Health & care governance
This is a sector overlay, not a replacement for the core course. It applies the eight governance modules to the settings health and care organisations actually deliberate in — health boards, clinical governance committees, ethics review panels, and care providers. Work through the eight core modules first, then return here and use the prompts below to translate each into your own committee rooms. The overlay is deliberately board-literate and careful: it concerns the governance record of health decisions, and is not clinical advice or guidance on patient care.
Where the risk shows up in health governance
Health and care governance generates some of the most sensitive deliberation records any board will ever hold. The risk is rarely in the headline decision; it is in how the decision was formed, who could see the working material, where it was processed, and whether a later inquiry can reconstruct the reasoning faithfully. The recurring exposure points:
Recurring exposure points
- Ethics-committee deliberations — the rationale, the dissent, the alternatives considered and rejected. The defensibility of an ethics decision lives in this record.
- Consent and its boundaries — what was consented to, for what purpose, and the precise edge where consent stops. Drift at that boundary is a governance failure, not a clerical one.
- Health-adjacent programme design — wellbeing, screening, outreach and care-coordination programmes that touch health data without being clinical services.
- Community-sensitive data — population, whānau, or cohort data where collective interests and cultural obligations sit alongside individual privacy.
- Incident reviews and morbidity / mortality discussions — searching, high-stakes deliberation whose value depends on a complete and attributable record.
- AI-assisted triage or summarisation of sensitive cases — where a model stands between the source material and the people deciding, and may quietly reshape what the committee sees.
Mapped against the course's five risk categories, two stand out sharply in this sector:
Worked examples
Three situations that turn an ordinary health-governance record into a contested one. Read each as a question about the properties of the record, not the clinical merits of the decision.
Which modules to emphasise
All eight core modules apply. For health and care governance, three carry the most weight.
Priority modules for this sector
- Module 3 — the five risk categories for sensitive-data triage. Use the five categories as a standing checklist whenever a record touches identifiable, community-sensitive, or health-adjacent data. Jurisdiction and AI-reuse risk should be named explicitly for every such record.
- Module 5 — Guardian-style verification and human authority for AI in care settings. Any AI-assisted triage or summary must remain verifiable against its source, and a named human must hold authority over what the committee acts on. The model assists; it never decides, and it never becomes the authoritative record.
- Module 8 — readiness and pilot for a bounded clinical-governance function. Do not start with the whole organisation. Pilot sovereign deliberation on one well-scoped function — an ethics panel, an incident-review committee — where the records are sensitive, the boundaries are clear, and success is measurable.
External reading
External reading
- ENISA — Data Protection Engineering — engineering practices for embedding data-protection principles into systems that process sensitive data, including health.

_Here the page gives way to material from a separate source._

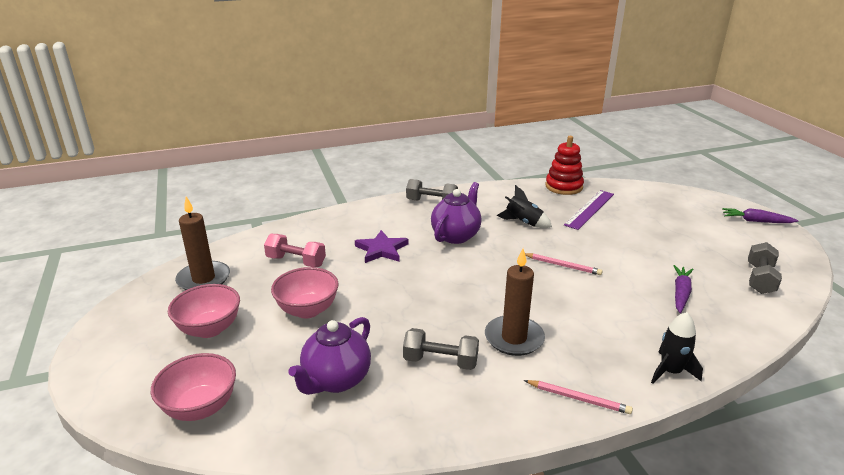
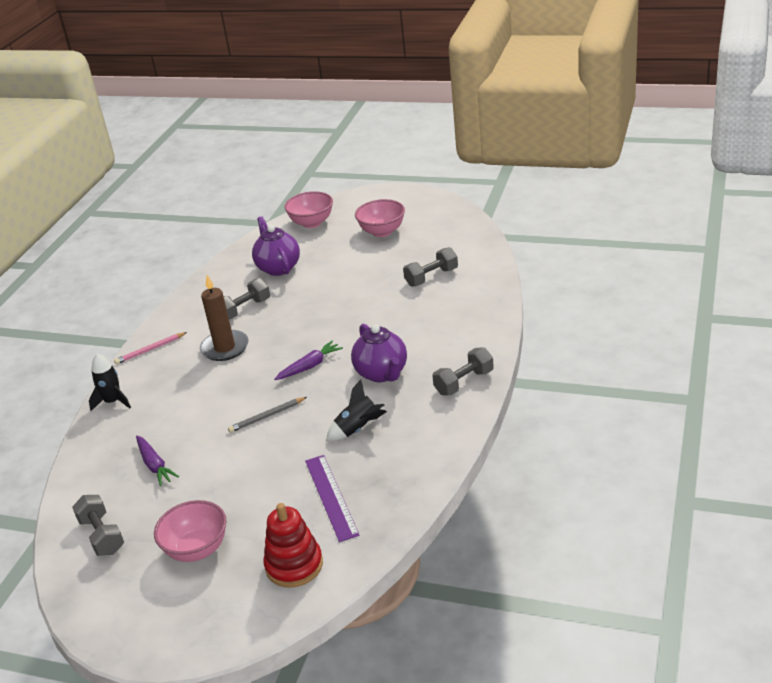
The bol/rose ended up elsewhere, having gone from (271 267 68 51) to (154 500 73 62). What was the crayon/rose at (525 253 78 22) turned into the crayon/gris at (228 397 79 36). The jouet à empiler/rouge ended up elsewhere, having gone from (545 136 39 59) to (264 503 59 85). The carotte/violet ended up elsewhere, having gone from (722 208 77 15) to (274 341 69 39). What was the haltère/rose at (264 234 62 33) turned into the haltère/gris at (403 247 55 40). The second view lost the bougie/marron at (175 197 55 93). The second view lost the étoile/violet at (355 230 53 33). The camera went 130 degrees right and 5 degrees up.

- European Data Protection Supervisor — TechDispatch on blockchain & data protection — distinguishes record-integrity properties from data-governance obligations, useful when assessing verifiable deliberation records.
Discussion topics
Health-specific discussion prompts
- If one of our ethics decisions were challenged after a poor outcome, could we prove — not merely assert — how the panel formed it, including the dissent and the alternatives we rejected?
- For every AI summary our committees act on, can a named person trace it back to the source and confirm nothing material was softened or dropped? Who holds that authority today?
- Which of our most sensitive health-adjacent records are processed outside our jurisdiction, and what would happen if a foreign disclosure power reached them through our vendor?
- If we piloted sovereign deliberation on one bounded function — say our incident-review or ethics committee — which one would teach us the most with the least risk?